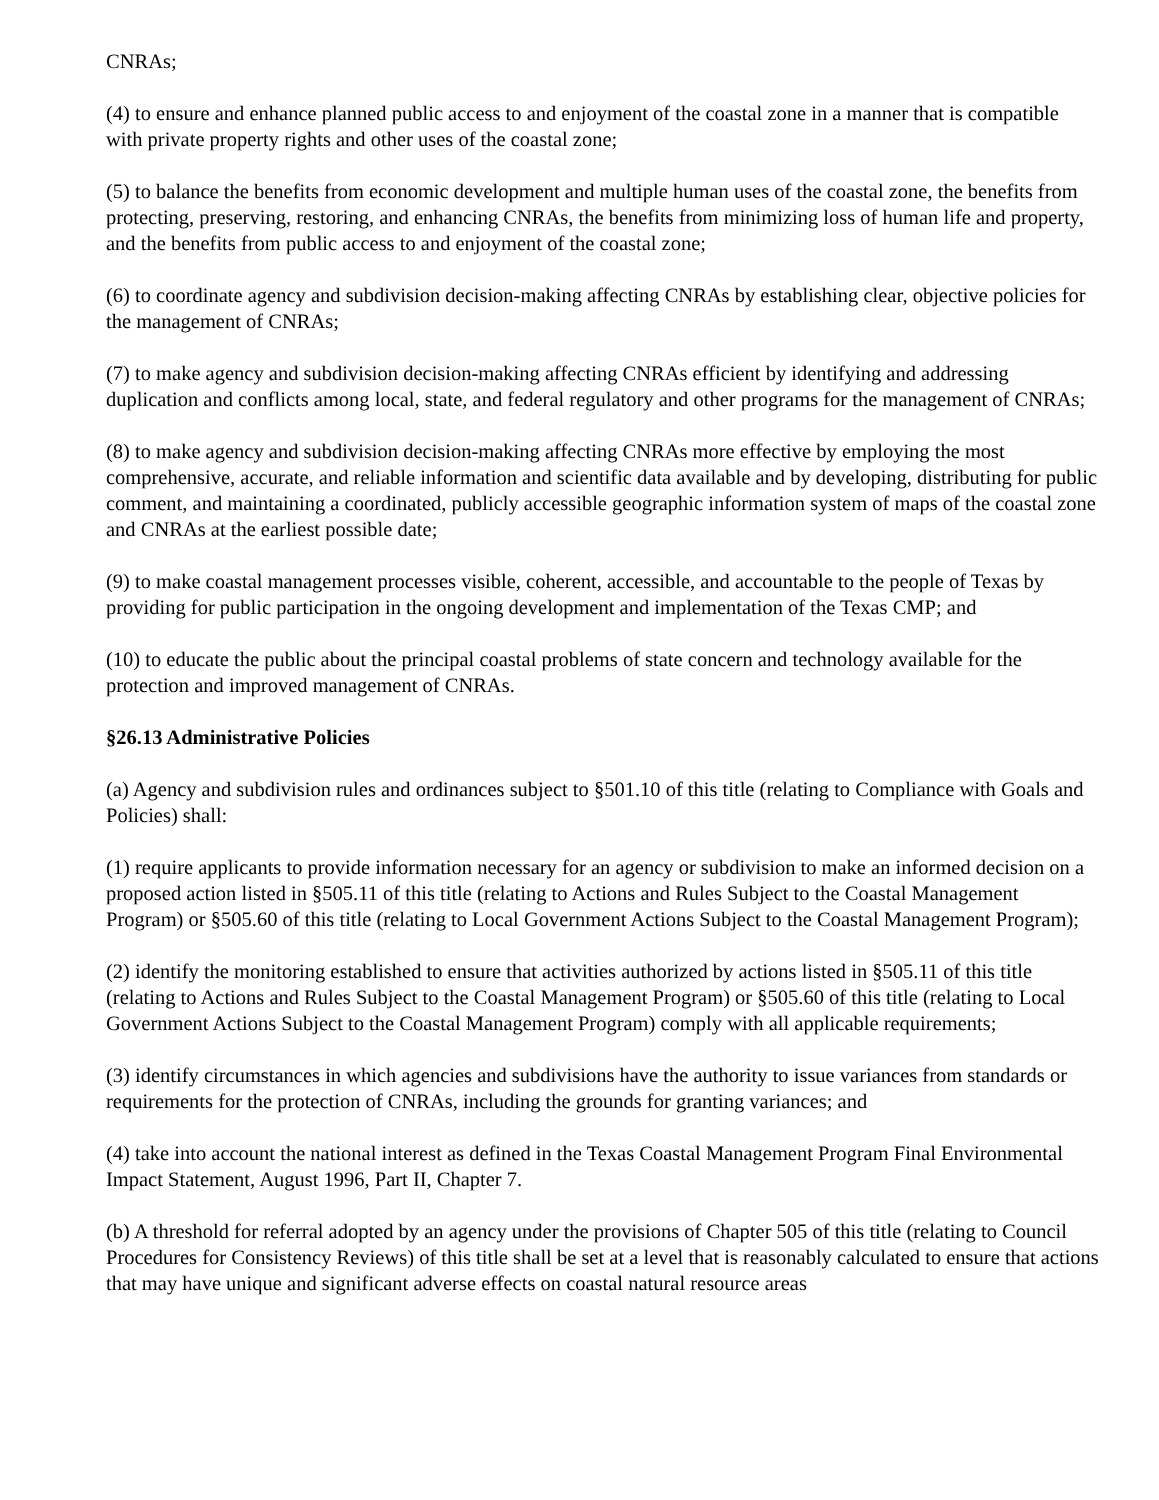CNRAs;
(4) to ensure and enhance planned public access to and enjoyment of the coastal zone in a manner that is compatible with private property rights and other uses of the coastal zone;
(5) to balance the benefits from economic development and multiple human uses of the coastal zone, the benefits from protecting, preserving, restoring, and enhancing CNRAs, the benefits from minimizing loss of human life and property, and the benefits from public access to and enjoyment of the coastal zone;
(6) to coordinate agency and subdivision decision-making affecting CNRAs by establishing clear, objective policies for the management of CNRAs;
(7) to make agency and subdivision decision-making affecting CNRAs efficient by identifying and addressing duplication and conflicts among local, state, and federal regulatory and other programs for the management of CNRAs;
(8) to make agency and subdivision decision-making affecting CNRAs more effective by employing the most comprehensive, accurate, and reliable information and scientific data available and by developing, distributing for public comment, and maintaining a coordinated, publicly accessible geographic information system of maps of the coastal zone and CNRAs at the earliest possible date;
(9) to make coastal management processes visible, coherent, accessible, and accountable to the people of Texas by providing for public participation in the ongoing development and implementation of the Texas CMP; and
(10) to educate the public about the principal coastal problems of state concern and technology available for the protection and improved management of CNRAs.
§26.13 Administrative Policies
(a) Agency and subdivision rules and ordinances subject to §501.10 of this title (relating to Compliance with Goals and Policies) shall:
(1) require applicants to provide information necessary for an agency or subdivision to make an informed decision on a proposed action listed in §505.11 of this title (relating to Actions and Rules Subject to the Coastal Management Program) or §505.60 of this title (relating to Local Government Actions Subject to the Coastal Management Program);
(2) identify the monitoring established to ensure that activities authorized by actions listed in §505.11 of this title (relating to Actions and Rules Subject to the Coastal Management Program) or §505.60 of this title (relating to Local Government Actions Subject to the Coastal Management Program) comply with all applicable requirements;
(3) identify circumstances in which agencies and subdivisions have the authority to issue variances from standards or requirements for the protection of CNRAs, including the grounds for granting variances; and
(4) take into account the national interest as defined in the Texas Coastal Management Program Final Environmental Impact Statement, August 1996, Part II, Chapter 7.
(b) A threshold for referral adopted by an agency under the provisions of Chapter 505 of this title (relating to Council Procedures for Consistency Reviews) of this title shall be set at a level that is reasonably calculated to ensure that actions that may have unique and significant adverse effects on coastal natural resource areas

* _Work to complete_
Take the material above from its first line through the line holding "(4) to ensure" and set it down exactly, without the pictures.

* _Solution for this problem_
CNRAs;
(4) to ensure and enhance planned public access to and enjoyment of the coastal zone in a manner that is compatible with private property rights and other uses of the coastal zone;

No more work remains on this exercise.